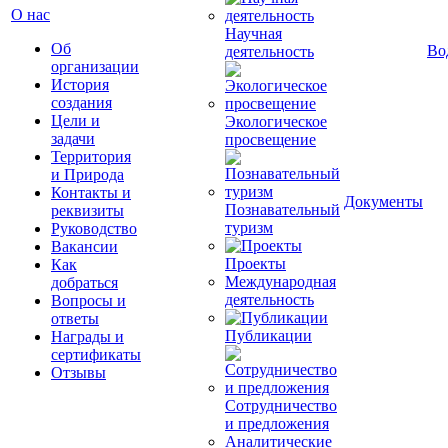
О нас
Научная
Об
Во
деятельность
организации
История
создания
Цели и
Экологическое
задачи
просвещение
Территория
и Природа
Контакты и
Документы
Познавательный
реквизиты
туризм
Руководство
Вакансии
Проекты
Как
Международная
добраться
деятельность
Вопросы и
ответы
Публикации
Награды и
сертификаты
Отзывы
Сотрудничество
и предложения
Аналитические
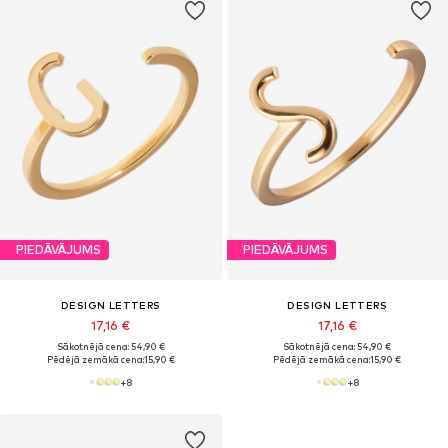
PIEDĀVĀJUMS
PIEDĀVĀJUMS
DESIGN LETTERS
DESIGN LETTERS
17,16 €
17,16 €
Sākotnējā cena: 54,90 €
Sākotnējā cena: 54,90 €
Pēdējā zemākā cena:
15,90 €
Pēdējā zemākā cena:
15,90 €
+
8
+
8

· · · · ·

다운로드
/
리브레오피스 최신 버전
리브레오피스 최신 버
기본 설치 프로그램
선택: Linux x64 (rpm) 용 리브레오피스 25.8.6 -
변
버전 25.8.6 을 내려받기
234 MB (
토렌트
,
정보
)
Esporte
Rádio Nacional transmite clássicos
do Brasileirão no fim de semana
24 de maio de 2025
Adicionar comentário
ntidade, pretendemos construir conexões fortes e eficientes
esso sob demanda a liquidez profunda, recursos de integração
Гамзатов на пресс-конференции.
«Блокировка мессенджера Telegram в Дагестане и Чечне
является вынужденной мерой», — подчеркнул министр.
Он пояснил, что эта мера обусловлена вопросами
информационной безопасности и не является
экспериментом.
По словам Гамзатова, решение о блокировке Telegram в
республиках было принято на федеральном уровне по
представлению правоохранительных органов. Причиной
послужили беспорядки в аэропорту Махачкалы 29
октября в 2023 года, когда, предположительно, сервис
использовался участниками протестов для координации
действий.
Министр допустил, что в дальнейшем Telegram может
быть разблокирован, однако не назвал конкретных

· · · · ·

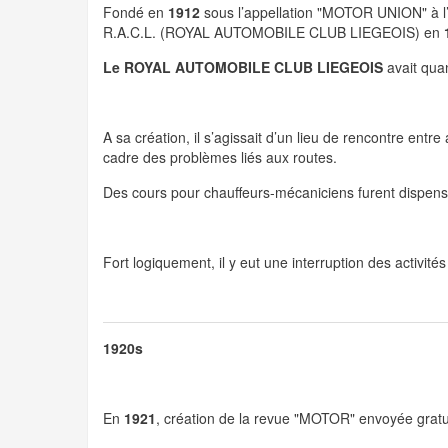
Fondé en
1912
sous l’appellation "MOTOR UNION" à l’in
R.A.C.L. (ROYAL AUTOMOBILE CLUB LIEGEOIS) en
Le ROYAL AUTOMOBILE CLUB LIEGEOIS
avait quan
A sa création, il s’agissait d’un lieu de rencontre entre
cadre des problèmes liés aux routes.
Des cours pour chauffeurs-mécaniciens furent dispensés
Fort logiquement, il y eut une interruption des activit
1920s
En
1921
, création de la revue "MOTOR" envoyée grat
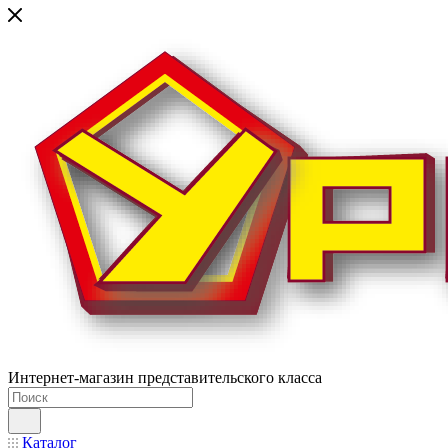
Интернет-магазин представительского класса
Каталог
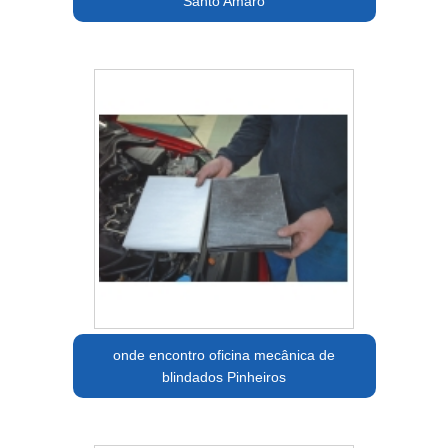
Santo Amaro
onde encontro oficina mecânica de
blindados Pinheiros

· · · · ·

PROBLEM STATEMENT: Your answer must consist solely of the lines above between the line holding "24 de maio de 2025" and the line holding "Он пояснил, что", inclusive, copied exactly.

EXERCISE ANSWER:
24 de maio de 2025
Adicionar comentário
ntidade, pretendemos construir conexões fortes e eficientes
esso sob demanda a liquidez profunda, recursos de integração
Гамзатов на пресс-конференции.
«Блокировка мессенджера Telegram в Дагестане и Чечне
является вынужденной мерой», — подчеркнул министр.
Он пояснил, что эта мера обусловлена вопросами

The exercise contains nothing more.